14 Ich will sein Vater sein, und er soll mein Sohn sein. Wenn er sündigt, will ich ihn mit Menschenruten und mit menschlichen Schlägen strafen;

15 aber meine Gnade soll nicht von ihm weichen…

16 Aber dein Haus und dein Königtum sollen beständig sein in Ewigkeit vor dir, und dein Thron soll ewiglich bestehen.

Selig sind, die Gottes Wort hören und bewahren. Halleluja! „Halleluja, Halleluja, Halleluja!“

Glaubensbekenntnis

Wir singen aus dem Lied 282 die Strophen 1 bis 3:

1. Wie lieblich schön, Herr Zebaoth, ist deine Wohnung, o mein Gott; wie sehnet sich mein Herz zu gehen, wo du dich hast geoffenbart, und bald in deiner Gegenwart im Vorhof nah am Thron zu stehen. Dort jauchzet Leib und Seel in mir, o Gott des Lebens, auf zu dir.

2. Die Schwalb, der Sperling find’t ein Haus, sie brüten ihre Jungen aus, du gibst Befriedigung und Leben, Herr Zebaoth, du wirst auch mir – mein Herr, mein Gott, ich traue dir – bei deinem Altar Freude geben. O selig, wer dort allezeit in deinem Lobe sich erfreut.

3. Wohl, wohl dem Menschen in der Welt, der dich für seine Stärke hält, von Herzen deinen Weg erwählet!
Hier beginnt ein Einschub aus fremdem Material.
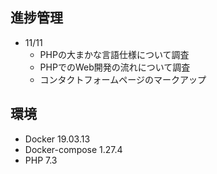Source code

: ## 進捗管理
- 11/11
  - PHPの大まかな言語仕様について調査
  - PHPでのWeb開発の流れについて調査
  - コンタクトフォームページのマークアップ
  
## 環境
- Docker 19.03.13
- Docker-compose 1.27.4
- PHP 7.3

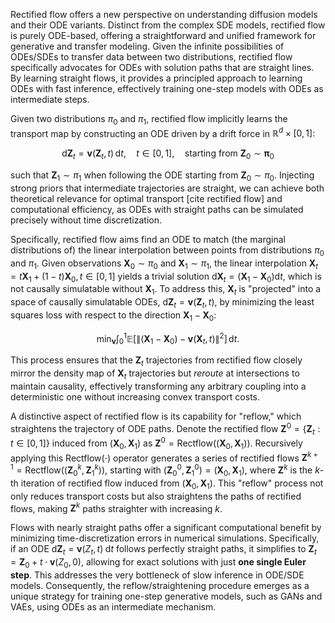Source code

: Rectified flow offers a new perspective on understanding diffusion models and their ODE variants. Distinct from the complex SDE models, rectified flow is purely ODE-based, offering a straightforward and unified framework for generative and transfer modeling. Given the infinite possibilities of ODEs/SDEs to transfer data between two distributions, rectified flow specifically advocates for ODEs with solution paths that are straight lines. By learning straight flows, it provides a principled approach to learning ODEs with fast inference, effectively training one-step models with ODEs as intermediate steps.

Given two distributions $\pi_0$ and $\pi_1$, rectified flow implicitly learns the transport map by constructing an ODE driven by a drift force in $\mathbb R^d \times [0,1]$:

$$\mathrm d \mathbf Z_t = \mathbf v(\mathbf Z_t ,t) \, \mathrm dt, \quad t \in [0,1], \quad \text{starting from }\mathbf Z_0 \sim \mathbf\pi_0$$

such that $\mathbf Z_1 \sim \pi_1$ when following the ODE starting from $\mathbf Z_0 \sim \pi_0$. Injecting strong priors that intermediate trajectories are straight, we can achieve both theoretical relevance for optimal transport [cite rectified flow] and computational efficiency, as ODEs with straight paths can be simulated precisely without time discretization.

Specifically, rectified flow aims find an ODE to match (the marginal distributions of) the linear interpolation between points from distributions $\pi_0$ and $\pi_1$. Given observations $\mathbf{X}_0 \sim \pi_0$ and $\mathbf{X}_1 \sim \pi_1$, the linear interpolation $\mathbf{X}_t=t\mathbf{X}_1 + (1-t)\mathbf{X}_0, t\in [0,1]$ yields a trivial solution $\mathrm{d}\mathbf{X}_t = (\mathbf{X}_1 - \mathbf{X}_0)\mathrm{d}t$, which is not causally simulatable without $\mathbf{X}_1$. To address this, $\mathbf{X}_t$ is "projected" into a space of causally simulatable ODEs, $\mathrm{d}\mathbf{Z}_t = \mathbf{v}(\mathbf{Z}_t, t)$, by minimizing the least squares loss with respect to the direction $\mathbf{X}_1 - \mathbf{X}_0$:

$$\min_{\mathbf v} \int_0^1  \mathbb{E}\left [\lVert{(\mathbf X_1-\mathbf X_0) - \mathbf v(\mathbf X_t, t)}\rVert^2\right] \,\mathrm{d}t.$$

This process ensures that the $\mathbf{Z}_t$ trajectories from rectified flow closely mirror the density map of $\mathbf{X}_t$ trajectories but *reroute* at intersections to maintain causality, effectively transforming any arbitrary coupling into a deterministic one without increasing convex transport costs.

A distinctive aspect of rectified flow is its capability for "reflow," which straightens the trajectory of ODE paths. Denote the rectified flow $\boldsymbol Z^0 = \{ \mathbf Z_t: t\in[0,1]\}$ induced from $(\mathbf X_0,\mathbf X_1)$ as $\boldsymbol Z^0 = \mathsf{Rectflow}((\mathbf X_0,\mathbf X_1))$. Recursively applying this $\mathsf{Rectflow}(\cdot)$ operator generates a series of rectified flows $\boldsymbol Z^{k+1} = \mathsf{Rectflow}((\mathbf Z_0^k, \mathbf Z_1^k))$, starting with $(\mathbf Z_0^0,\mathbf Z_1^0)=(\mathbf X_0,\mathbf X_1)$, where $\boldsymbol Z^k$ is the $k$-th iteration of rectified flow induced from $(\mathbf X_0,\mathbf X_1)$. This "reflow" process not only reduces transport costs but also straightens the paths of rectified flows, making $\boldsymbol Z^k$ paths straighter with increasing $k$.

Flows with nearly straight paths offer a significant computational benefit by minimizing time-discretization errors in numerical simulations. Specifically, if an ODE $\mathrm{d} \mathbf Z_t =\mathbf v(Z_t,t)\; \mathrm{d}t$ follows perfectly straight paths, it simplifies to $\mathbf Z_t = \mathbf Z_0 + t \cdot\mathbf v(Z_0, 0),$ allowing for exact solutions with just **one single Euler step**. This addresses the very bottleneck of slow inference in ODE/SDE models. Consequently, the reflow/straightening procedure emerges as a unique strategy for training one-step generative models, such as GANs and VAEs, using ODEs as an intermediate mechanism.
Geht hier sein Pfad durchs Tränental, er findet auch in Not und Qual, dass Trost und Kraft ihm nimmer fehlet; von dir herab fließt mild und hell auf ihn der reiche Segensquell.
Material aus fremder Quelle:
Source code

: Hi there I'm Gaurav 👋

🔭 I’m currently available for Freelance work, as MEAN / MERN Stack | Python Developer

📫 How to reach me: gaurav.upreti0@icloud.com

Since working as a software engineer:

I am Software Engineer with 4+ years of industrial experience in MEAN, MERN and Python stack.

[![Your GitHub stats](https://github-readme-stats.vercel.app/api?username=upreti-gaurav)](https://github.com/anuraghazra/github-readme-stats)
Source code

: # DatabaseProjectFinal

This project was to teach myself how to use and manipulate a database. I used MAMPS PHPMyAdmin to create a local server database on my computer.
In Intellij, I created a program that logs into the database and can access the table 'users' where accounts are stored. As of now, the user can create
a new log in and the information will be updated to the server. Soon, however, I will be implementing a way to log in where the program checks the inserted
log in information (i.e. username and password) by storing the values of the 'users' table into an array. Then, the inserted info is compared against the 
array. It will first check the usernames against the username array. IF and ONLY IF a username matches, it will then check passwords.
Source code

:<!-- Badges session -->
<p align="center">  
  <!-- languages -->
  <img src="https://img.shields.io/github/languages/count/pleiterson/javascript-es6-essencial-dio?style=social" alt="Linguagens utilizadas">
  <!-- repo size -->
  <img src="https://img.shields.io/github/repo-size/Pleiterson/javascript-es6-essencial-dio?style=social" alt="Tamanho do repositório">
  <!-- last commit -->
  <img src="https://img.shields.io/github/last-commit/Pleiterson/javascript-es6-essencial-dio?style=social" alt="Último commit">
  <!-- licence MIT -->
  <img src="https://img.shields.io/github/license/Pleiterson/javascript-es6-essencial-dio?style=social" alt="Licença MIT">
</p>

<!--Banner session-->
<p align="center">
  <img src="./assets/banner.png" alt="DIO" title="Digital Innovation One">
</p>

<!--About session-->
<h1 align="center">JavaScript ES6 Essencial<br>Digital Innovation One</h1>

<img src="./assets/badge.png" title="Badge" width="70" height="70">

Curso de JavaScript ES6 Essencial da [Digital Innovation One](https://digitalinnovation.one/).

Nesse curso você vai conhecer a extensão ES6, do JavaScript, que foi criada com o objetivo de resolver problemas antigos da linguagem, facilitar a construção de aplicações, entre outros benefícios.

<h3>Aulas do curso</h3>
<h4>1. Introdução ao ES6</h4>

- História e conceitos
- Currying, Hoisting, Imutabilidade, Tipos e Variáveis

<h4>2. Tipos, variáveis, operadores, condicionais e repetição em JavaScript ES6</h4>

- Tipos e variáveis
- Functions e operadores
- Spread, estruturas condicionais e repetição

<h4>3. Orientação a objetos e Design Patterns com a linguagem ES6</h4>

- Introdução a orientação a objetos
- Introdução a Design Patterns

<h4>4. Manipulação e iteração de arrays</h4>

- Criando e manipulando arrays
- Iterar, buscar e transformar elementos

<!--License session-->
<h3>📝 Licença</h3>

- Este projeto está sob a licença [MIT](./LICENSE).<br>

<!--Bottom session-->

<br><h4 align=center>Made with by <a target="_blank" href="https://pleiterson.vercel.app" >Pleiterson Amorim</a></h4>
Gott gebe uns ein Herz für sein Wort und Worte für unser Herz. Amen.

Liebe Gemeinde!

Meine Predigt über den Propheten Haggai, der den Bauplan für den Zweiten Tempels Israels in den Händen hält, beginnt – mit dem König David. In der Lesung haben wir eben gehört, wie der sich fragt: Darf es denn sein, dass ich in einem Palast aus Zedernholz wohne, die Bundeslade mit den Tafeln der Zehn Gebote ist aber immer noch wie auf der Wanderung des Volkes Israel durch die Wüste in einem einfachen Zelt untergebracht?
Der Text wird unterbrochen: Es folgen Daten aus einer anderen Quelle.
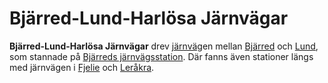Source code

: # Bjärred-Lund-Harlösa Järnvägar

**Bjärred-Lund-Harlösa Järnvägar** drev [järnväg](järnväg.md)en mellan [Bjärred](Bjärred.md) och [Lund](Lund.md), som stannade på [Bjärreds järnvägsstation](Bjärreds%20järnvägsstation.md). Där fanns även stationer längs med järnvägen i [Fjelie](Fjelie.md) och [Leråkra](Leråkra.md).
Damals ist es der Prophet Nathan, der im Traum Gottes Willen erfährt. Und – Überraschung! – Gott will gar kein besonderes Haus für sich, jedenfalls noch nicht. Er ist immer zufrieden gewesen mit seiner Wohnung in einem Zelt. Zuerst liegen ihm zwei andere Dinge am Herzen: Erstens will er, dass alle Menschen in Israel eine Wohnung haben und in Sicherheit vor aller Bedrohung leben können. Und zweitens will er umgekehrt dem König David ein Haus bauen, das heißt: er und sein Haus, seine Dynastie, seine Nachkommen, sollen für immer Könige in Israel sein.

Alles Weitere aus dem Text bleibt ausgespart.